When most people think of sports, they think of traditional sports such as baseball, basketball, American football, soccer, etc. When people think of sport psychology, they often think of these same sports plus Olympic disciplines such as gymnastics, track, and swimming, etc. For me however, when I think of sports, I think of auto racing. I grew up with my dad at the drag strips in Iowa and then married a drag racer. For the last twenty-five years my husband has driven a rear engine dragster in NHRA classes and I have been the pit crew. As a professor of psychology at McKendree University and an AASP certified consultant, I have been able to identify unique aspects of the sport psychology in auto racing. Many of these aspects are not completely unique to auto racing, and when I work with bowlers, equestrians, and gymnasts we are able to talk about some similarities.

Below is a brief glimpse inside the helmet of auto racers, and specifically those who participate in drag racing. It is my hope that this brief summary will be beneficial to athletes involved in extreme sports and consultants who may work with these athletes.

  1. The first aspect that is essential for understanding auto racing psychology is the difference in practice time. Auto racing is expensive and auto racers have little practice opportunity. Unlike a sport such as basketball, auto racers don’t have the option for hours in the gym practicing their sport. Most racers don’t have the time, money, equipment, or location to practice very much, in fact, many will be allowed only a few time trials or practice laps and then have to be ready for competition. This means that auto racers must take their practices extremely seriously. The old adage of “practice like you play” is essential. In addition, racers may be more likely to need to use visualization or simulators. Many auto racers use various simulators (e.g., practice reaction time equipment) to help with their practice. If racers tried to adhere to the “10,000 hour rule” that states you need that many hours to be world-class in any field (Gladwell, 2008), then they would have to use visualization and simulators.

=======

PROMPT A -
According to the passage on auto racing psychology, what has the writer's husband driven for the last twenty-five years?
PROMPT B -
Recast the paragraph of the auto racing passage that begins "The first aspect that is essential" as a short bulleted list that keeps its main facts.

RECORDED DATA -
=======

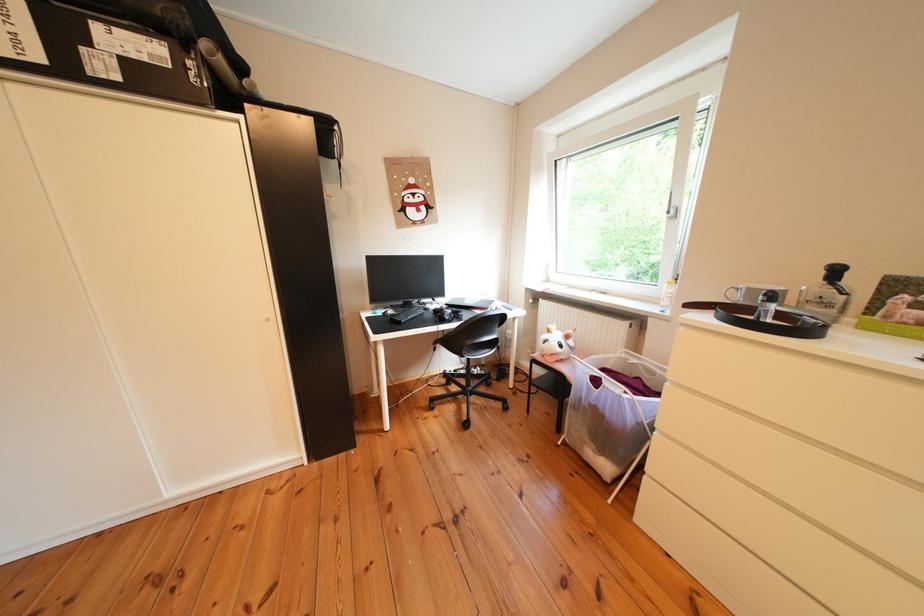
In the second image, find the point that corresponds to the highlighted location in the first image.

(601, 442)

=======

ANSWER BOX A -
A rear engine dragster in NHRA classes.

ANSWER BOX B -
- A key part of auto racing psychology is how little practice time racers get.
- Racing is expensive. Unlike basketball players, racers can't spend hours practicing.
- Most lack the time, money, equipment, or location to practice much. Many get only a few time trials or practice laps before competition.
- Racers must therefore take practice extremely seriously and "practice like you play."
- They may need visualization or simulators, such as reaction time equipment.
- Meeting the "10,000 hour rule" for world-class skill (Gladwell, 2008) would require visualization and simulators.